Here's the thing -- Breakfast would be the most important meal of the day if you ate a reasonable sized dinner at 5:30pm and then didn't snack in the all.  But that isn't the way most of us live our lives.  It takes a super kitchen wizard to get home from work at 5:15 and have dinner on the table by 5:30.  And we do snack in the evening.  Which means we aren't fasting for the 12+ hours that used to be the case.  If I eat dinner a good sized dinner at 8:00, there is a good chance I won't be hungry when I wake up (which is usually the case) so there isn't a reason for me to eat breakfast before I rush out the door.

The important idea here isn't whether or not you are eating breakfast, it is to question the ideas that "everybody knows are true"....because they might not be true for you any more.

Your body will let you know when you need to eat -- you don't need to feed it proactively to protect yourself from feelings of hunger.

Tuesday, August 3, 2010

Social Antibodies

Why is it hard to eat less?  Most of the reasons I hear center around the idea that it is unfair for some people to have to eat less than others to maintain a healthy weight.

We have a culture (or at least a large part of our culture) that supports that idea that more is better -- more food, more square footage in our homes, more toys in our garages.

Food has become a plague for many people.  It causes stress for them to eat (What is healthy? What is organic? Does this have a provitamin or probiotic?)  And it is stressful to limit ourselves.  We use food like a drug to separate ourselves from the stresses of our days and provide entertainment when there isn't anything on the 183 cable channels.

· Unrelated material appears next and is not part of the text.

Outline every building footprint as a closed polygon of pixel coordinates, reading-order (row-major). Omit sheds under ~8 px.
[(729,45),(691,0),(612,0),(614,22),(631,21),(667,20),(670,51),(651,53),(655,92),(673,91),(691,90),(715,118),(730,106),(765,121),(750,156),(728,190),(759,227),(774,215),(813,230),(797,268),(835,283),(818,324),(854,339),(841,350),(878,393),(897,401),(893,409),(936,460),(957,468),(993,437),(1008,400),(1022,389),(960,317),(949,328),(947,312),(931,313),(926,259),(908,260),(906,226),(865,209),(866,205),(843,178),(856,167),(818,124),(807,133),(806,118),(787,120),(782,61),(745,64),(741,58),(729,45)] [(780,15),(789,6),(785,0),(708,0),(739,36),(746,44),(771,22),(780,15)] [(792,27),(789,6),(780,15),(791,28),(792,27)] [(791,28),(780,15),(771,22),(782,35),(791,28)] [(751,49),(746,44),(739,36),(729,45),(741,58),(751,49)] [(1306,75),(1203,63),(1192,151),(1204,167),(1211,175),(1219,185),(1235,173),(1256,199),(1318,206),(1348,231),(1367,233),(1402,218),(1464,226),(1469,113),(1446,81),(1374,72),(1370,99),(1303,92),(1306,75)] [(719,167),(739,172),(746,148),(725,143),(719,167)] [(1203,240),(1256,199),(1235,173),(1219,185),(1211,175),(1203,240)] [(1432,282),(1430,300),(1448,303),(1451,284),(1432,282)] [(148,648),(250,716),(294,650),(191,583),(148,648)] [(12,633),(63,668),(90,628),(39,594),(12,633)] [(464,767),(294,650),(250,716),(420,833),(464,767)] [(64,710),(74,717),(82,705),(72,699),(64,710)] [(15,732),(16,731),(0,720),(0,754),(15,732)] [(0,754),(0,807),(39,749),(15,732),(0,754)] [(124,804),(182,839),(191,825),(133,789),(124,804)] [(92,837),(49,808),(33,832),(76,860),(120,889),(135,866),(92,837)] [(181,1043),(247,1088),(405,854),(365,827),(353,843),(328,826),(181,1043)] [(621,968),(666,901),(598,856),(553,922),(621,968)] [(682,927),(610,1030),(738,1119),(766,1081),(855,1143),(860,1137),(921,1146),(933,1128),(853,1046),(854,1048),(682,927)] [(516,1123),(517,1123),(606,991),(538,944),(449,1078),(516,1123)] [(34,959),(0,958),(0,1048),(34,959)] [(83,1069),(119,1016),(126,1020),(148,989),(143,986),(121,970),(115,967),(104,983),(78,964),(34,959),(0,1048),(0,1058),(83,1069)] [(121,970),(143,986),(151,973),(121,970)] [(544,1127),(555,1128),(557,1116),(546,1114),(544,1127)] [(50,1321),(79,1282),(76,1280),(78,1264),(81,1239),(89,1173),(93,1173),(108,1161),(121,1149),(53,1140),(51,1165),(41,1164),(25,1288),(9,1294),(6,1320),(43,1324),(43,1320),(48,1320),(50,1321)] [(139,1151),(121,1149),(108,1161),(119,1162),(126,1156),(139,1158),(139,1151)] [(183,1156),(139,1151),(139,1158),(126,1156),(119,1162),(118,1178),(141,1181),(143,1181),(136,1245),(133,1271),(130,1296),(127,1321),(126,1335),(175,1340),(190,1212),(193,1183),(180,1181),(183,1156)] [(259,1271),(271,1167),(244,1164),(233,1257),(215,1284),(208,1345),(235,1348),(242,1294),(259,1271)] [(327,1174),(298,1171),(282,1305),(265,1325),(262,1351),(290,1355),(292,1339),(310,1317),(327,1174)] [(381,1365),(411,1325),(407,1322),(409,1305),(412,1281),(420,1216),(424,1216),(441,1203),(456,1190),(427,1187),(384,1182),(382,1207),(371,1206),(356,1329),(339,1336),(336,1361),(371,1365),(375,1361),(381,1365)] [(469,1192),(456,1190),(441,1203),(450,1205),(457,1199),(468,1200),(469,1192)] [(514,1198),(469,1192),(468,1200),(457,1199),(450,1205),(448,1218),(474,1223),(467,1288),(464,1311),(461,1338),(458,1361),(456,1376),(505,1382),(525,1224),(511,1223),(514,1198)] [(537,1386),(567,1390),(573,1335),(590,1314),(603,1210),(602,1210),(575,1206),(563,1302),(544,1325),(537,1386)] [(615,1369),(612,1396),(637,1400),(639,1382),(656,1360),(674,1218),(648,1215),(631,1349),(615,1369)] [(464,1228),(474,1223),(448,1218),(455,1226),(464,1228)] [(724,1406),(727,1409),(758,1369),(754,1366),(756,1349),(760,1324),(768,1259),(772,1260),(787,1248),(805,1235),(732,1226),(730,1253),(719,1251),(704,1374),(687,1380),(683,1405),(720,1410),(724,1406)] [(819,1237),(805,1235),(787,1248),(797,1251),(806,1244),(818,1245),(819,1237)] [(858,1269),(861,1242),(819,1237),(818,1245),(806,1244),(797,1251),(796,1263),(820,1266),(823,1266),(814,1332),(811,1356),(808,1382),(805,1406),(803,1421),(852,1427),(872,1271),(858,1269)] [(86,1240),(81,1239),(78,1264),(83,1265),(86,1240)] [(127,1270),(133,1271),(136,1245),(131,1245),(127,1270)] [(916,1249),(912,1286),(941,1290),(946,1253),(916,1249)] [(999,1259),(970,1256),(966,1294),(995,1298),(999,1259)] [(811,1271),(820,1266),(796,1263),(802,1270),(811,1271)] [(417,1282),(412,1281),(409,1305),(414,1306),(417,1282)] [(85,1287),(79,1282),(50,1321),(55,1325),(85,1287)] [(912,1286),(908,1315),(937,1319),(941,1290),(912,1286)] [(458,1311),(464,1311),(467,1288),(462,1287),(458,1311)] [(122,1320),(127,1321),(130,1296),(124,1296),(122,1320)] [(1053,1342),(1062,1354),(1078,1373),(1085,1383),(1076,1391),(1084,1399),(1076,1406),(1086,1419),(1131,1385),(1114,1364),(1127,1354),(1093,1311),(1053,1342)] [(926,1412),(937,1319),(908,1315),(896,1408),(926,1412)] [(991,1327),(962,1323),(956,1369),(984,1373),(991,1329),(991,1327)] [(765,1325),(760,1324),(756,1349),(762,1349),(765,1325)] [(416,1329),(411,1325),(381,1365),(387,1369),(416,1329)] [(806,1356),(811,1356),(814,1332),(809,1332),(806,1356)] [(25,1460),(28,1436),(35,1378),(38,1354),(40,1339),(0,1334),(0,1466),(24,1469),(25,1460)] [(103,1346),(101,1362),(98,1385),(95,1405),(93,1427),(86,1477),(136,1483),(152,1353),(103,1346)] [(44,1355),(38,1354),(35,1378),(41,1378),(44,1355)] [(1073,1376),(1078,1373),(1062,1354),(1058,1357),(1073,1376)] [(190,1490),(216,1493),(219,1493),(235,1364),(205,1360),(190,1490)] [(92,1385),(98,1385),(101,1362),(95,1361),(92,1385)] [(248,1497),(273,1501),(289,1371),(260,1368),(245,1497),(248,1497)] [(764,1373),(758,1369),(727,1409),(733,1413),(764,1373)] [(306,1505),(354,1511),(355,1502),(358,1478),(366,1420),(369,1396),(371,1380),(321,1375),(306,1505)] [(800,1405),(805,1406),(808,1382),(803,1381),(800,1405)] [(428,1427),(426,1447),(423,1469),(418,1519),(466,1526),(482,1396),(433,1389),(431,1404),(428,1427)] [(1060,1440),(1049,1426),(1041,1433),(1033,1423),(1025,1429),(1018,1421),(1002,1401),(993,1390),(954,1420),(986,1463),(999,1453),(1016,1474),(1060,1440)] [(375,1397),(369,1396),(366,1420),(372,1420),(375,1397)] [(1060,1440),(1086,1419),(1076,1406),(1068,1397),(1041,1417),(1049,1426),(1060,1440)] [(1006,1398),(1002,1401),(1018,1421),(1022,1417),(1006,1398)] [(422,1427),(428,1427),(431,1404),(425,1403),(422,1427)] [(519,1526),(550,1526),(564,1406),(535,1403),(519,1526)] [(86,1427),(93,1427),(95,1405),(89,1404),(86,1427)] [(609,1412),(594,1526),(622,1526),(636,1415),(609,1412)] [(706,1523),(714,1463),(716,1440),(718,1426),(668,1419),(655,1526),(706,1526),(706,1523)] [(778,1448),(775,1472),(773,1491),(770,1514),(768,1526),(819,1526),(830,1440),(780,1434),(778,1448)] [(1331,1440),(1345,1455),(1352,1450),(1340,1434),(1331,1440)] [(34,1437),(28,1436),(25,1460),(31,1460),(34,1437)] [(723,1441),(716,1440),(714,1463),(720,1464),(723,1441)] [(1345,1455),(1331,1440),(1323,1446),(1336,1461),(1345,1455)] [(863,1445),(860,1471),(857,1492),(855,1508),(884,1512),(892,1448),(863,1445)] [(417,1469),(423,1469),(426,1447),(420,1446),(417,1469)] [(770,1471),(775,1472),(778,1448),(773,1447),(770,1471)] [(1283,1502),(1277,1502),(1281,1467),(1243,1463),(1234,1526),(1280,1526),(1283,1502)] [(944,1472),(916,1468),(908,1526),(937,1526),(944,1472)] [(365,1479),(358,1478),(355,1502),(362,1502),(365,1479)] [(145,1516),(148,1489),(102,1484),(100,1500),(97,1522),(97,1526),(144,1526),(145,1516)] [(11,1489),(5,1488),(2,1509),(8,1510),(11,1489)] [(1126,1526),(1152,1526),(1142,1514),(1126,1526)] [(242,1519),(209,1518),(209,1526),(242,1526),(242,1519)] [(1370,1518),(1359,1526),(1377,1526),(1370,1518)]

So what got us through the plagues of history?  Our bodies developed antibodies to the disease. 

And what is going to get us through this plague on our culture and ourselves?  I just came across the idea of "social antibodies".

What are social antibodies, you ask???

Social antibodies are those mindful eaters out there not only walkin' the walk --  They are also talkin' the talk.  They are letting their friends and neighbors know what they are doing -- that there is another, simple, way to manage your weight.  That if you don't overeat, you won't be overweight.  That you have the option of eating really, really good foods.  And if you eat a reasonable portion of those, you don't ever have to give the low-fat, low-cal versions another thought.

So what do you think?  Are you part of the plague solution?  Or part of the problem? Are you ready to become a social antibody?

*and thanks to Paul Graham for the social antibodies idea that got me thinkin')

Monday, August 2, 2010

Thought for the Day....

"The best time to plant a tree was 20 years ago. The second best time is today." -- Japanese Proverb

The same can be said for changing your eating behaviors.  Start today.